Magazin, eğlence, fetva, dindarlık, milliyetçilik, hıyanet… Düşünelim; bir toplum var mı ki bütün haslet, kavram ve kültür dünyasında bizim kadar ifrata kaçsın! Bu toprakların üstünde yaşayan Türk’ün bir değeri yok ki toprağın altında yatan emekçiye, şehide hülasa insana kıymet verilsin. Allahsız düzenin dini kitabı yoktur. ATV isimli kanal kimlerin elinde belli değil mi? Şimdi ellerine aldıkları medya gücüyle ALİ KIRAN BAŞKESEN olanlar, dün garip-gureba, yetim-yoksul ahı üzerinden MAĞDURİYET kilisesinin günah çıkarılan PAPAZLARIDIR. Ali Tatar, iftira ve komplo girdabının şehidi olurken ağlamasını bilmeyen bu fasık toplum, İZDİVAÇ programında ayrılanlar ağlasın çay içenler evlensin diye bir nevi CİNNET, KÖRLÜK ve  İHANET sıralarının sakinleri olmuş. Ayda ortalama 1300 Türk Emekçisinin kazandığı parayı sıcacık stüdyoda mabadını serip “vıdı vıdı” lak lak ile cukka edenlerin MÜSEBBİPLERİ.. FAİLLERİ, her çeşit dünya görüşünün SOYUZLARIDIR!

Müslüman mısınız?
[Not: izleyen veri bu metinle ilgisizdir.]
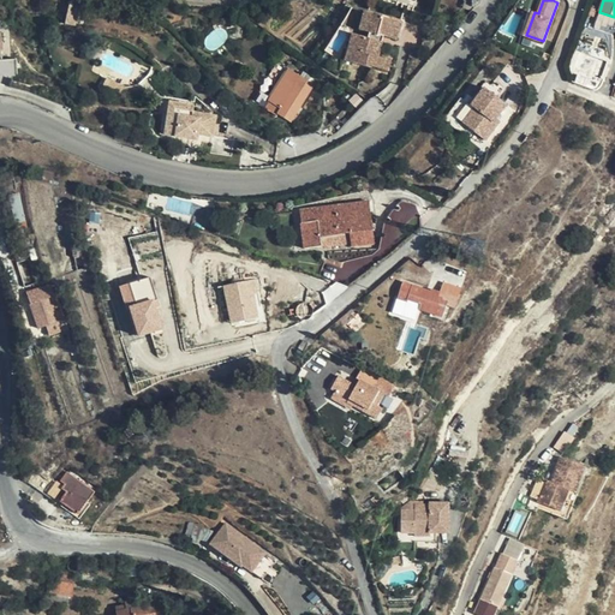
[(377,39),(382,22),(364,16),(358,34),(369,36),(366,42),(350,37),(341,64),(370,72),(370,70),(381,73),(383,63),(376,61),(381,47),(375,45),(377,39)]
O halde hakkı hukuku tanımadan, bu uydurma ve tüketici zavallılaşmanın fenomen icatları bir yerinize kaçarken FETVA EHLİ ULEMA tayfanıza bir çimdik atmayı düşünün de belki dininizin hakkını verirsiniz. Fakir Fukara edebiyatına mehir verenler, bu ülkenin bizatihi fakir fukarasıdır. Kimlik, idrak ve her nevi yozlaşmanın en dramatik sahnesi Türkiye üzerinde perdelerini aralıyor. Esnafı sahtekâr, sermayesi rantçı, düzeni müflis harcından kuru olan SİSTEM HALA AYAKTADIR. Bir gün, Tv kanallarında İZDİVAÇ programlarıyla MEŞGUL bırakılan bu ahaliden KURTULUŞ adına umutvar olmak pek ahmakça tavırdır. KURTULUŞ için evvel emir artık kendini, ufkunu ve iradesini tamamıyla TÜKETİM sarmalına kerhane kılmış kalabalıklardan KURTULMAK zorundayız. Acun’la, Beyaz’la, Deniz Seki ve Esra’yla bilmem ne gündemi kafasına boca edilen bu yığınlar BOZGUN kimliklerin SAHA İŞGALCİLERİDİR.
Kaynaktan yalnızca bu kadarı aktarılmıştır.